Tour à tour trois responsables allemands ont annoncé une inflexion de la politique de sécurité du pays. Le président Joachim Gauck a profité de la Conférence de Munich sur la sécurité pour inviter ses compatriotes à rompre avec l’inaction de ces dernières années dans les conflits régionaux. Les risques à ne rien faire sont plus graves que les conséquences de l’action, a-t-il dit. Il a réfuté le double argument derrière lequel les Allemands ont tendance à se réfugier pour justifier leur « retenue » dans le domaine militaire : l’histoire tragique du XXème siècle et leur bien-être actuel.
Ursula von der Leyen, la première femme ministre de la défense en Allemagne, a tenu des propos similaires : « L’indifférence n’est pas une option », a-t-elle déclaré. Quelques jours plus tôt dans le magazine Der Spiegel, elle avait annoncé : « L’Allemagne ne peut pas regarder ailleurs » (quand des tragédies ont lieu aux portes de l’Europe). Enfin le nouveau ministre des affaires étrangères, Frank-Walter Steinmeier, s’est dit convaincu que les Allemands ne pouvaient se contenter de « commenter » mais qu’ils devaient être prêts « à intervenir plus vite et de façon plus substantielle ».
Le ton est nouveau par rapport à la politique défendue par le gouvernement précédent. L’ancien ministre des affaires étrangères (libéral), Guido Westerwelle, prônait une « retenue militaire ». Il n’avait pas été pour rien dans la décision de Berlin de ne pas participer à l’intervention en Libye en 2011 contre le régime de Kadhafi. La chancelière Angela Merkel ne l’avait pas contredit et elle s’est bien gardée de s’associer au nouveau ton de ses nouveaux ministres de la grande coalition.
Les soldats allemands sont présents dans les forces internationales dans les Balkans et en Afghanistan mais tout se passe comme si cette participation était la suite d’une politique décidée avant l’arrivée d’Angela Merkel au pouvoir en 2005, par les sociaux-démocrates et les Verts. Cette politique était le fruit d’une longue évolution commencée après a réunification de l’Allemagne. Les yeux rivés sur les sondages qui montrent qu’une majorité de l’opinion est hostile aux interventions à l’étranger, le précédent gouvernement des chrétiens-démocrates et des libéraux avait donné l’impression de revenir dix ans en arrière.
Le paradoxe est que dans le même temps la Bundeswehr, qui a été longtemps une armée de conscription – des « citoyens en uniforme » – était réformée et professionnalisée afin d’être en mesure de mieux participer à des opérations de maintien voire de rétablissement de la paix aux côtés de ses alliés. Selon le mot d’un expert, la Bundeswehr était devenue « déployable mais inemployable » tellement les limites politiques posées à un engagement extérieur étaient strictes.

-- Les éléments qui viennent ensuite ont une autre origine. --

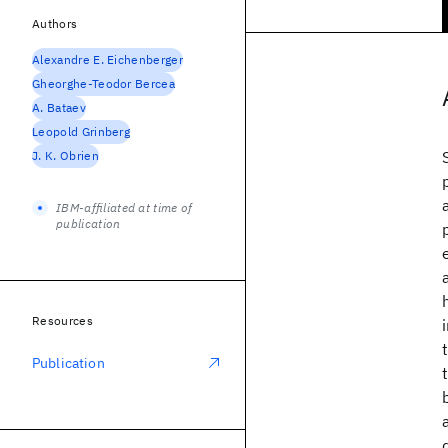
Authors
Alexandre E. Eichenberger
Gheorghe-Teodor Bercea
A. Bataev
Leopold Grinberg
J. K. Obrien
IBM-affiliated at time of
publication
Resources
Publication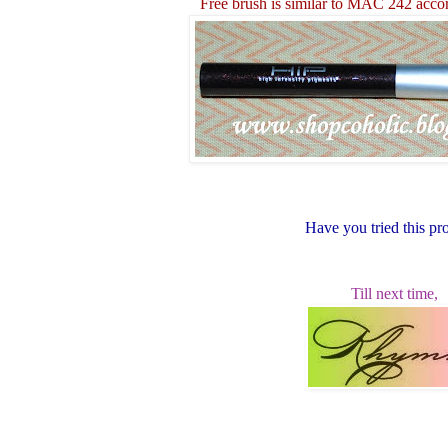
Free brush is similar to MAC 242 acco
Have you tried this pr
Till next time,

Ces limites n’ont pas disparu. La principale est que, contrairement à la situation française, toute participation de la Bundeswehr à des opérations extérieures est soumise à l’approbation du Bundestag. La Bundeswehr est « une armée parlementaire ». C’est ainsi que la présence allemande en Centrafrique ne devrait pas aller au-delà de la mise à disposition d’un avion-hôpital. Au Mali, le nombre des soldats allemands pourraient passer de 180 à 250, le plafond autorisé par le Bundestag, mais pas au-delà. Encore s’agit-il essentiellement de formateurs pour l’armée malienne et de leur protection.
La nouvelle tonalité entendue à la Conférence de Munich ne va pas se traduire du jour au lendemain par une forme d’activisme. François Hollande devra encore s’employer à convaincre la chancelière que, comme le dit Ursula von der Leyen elle-même, l’Europe et l’Afrique ne sont séparées que par 14 km ! Toutefois un verrou est peut-être en train de sauter vers une politique de défense européenne commune.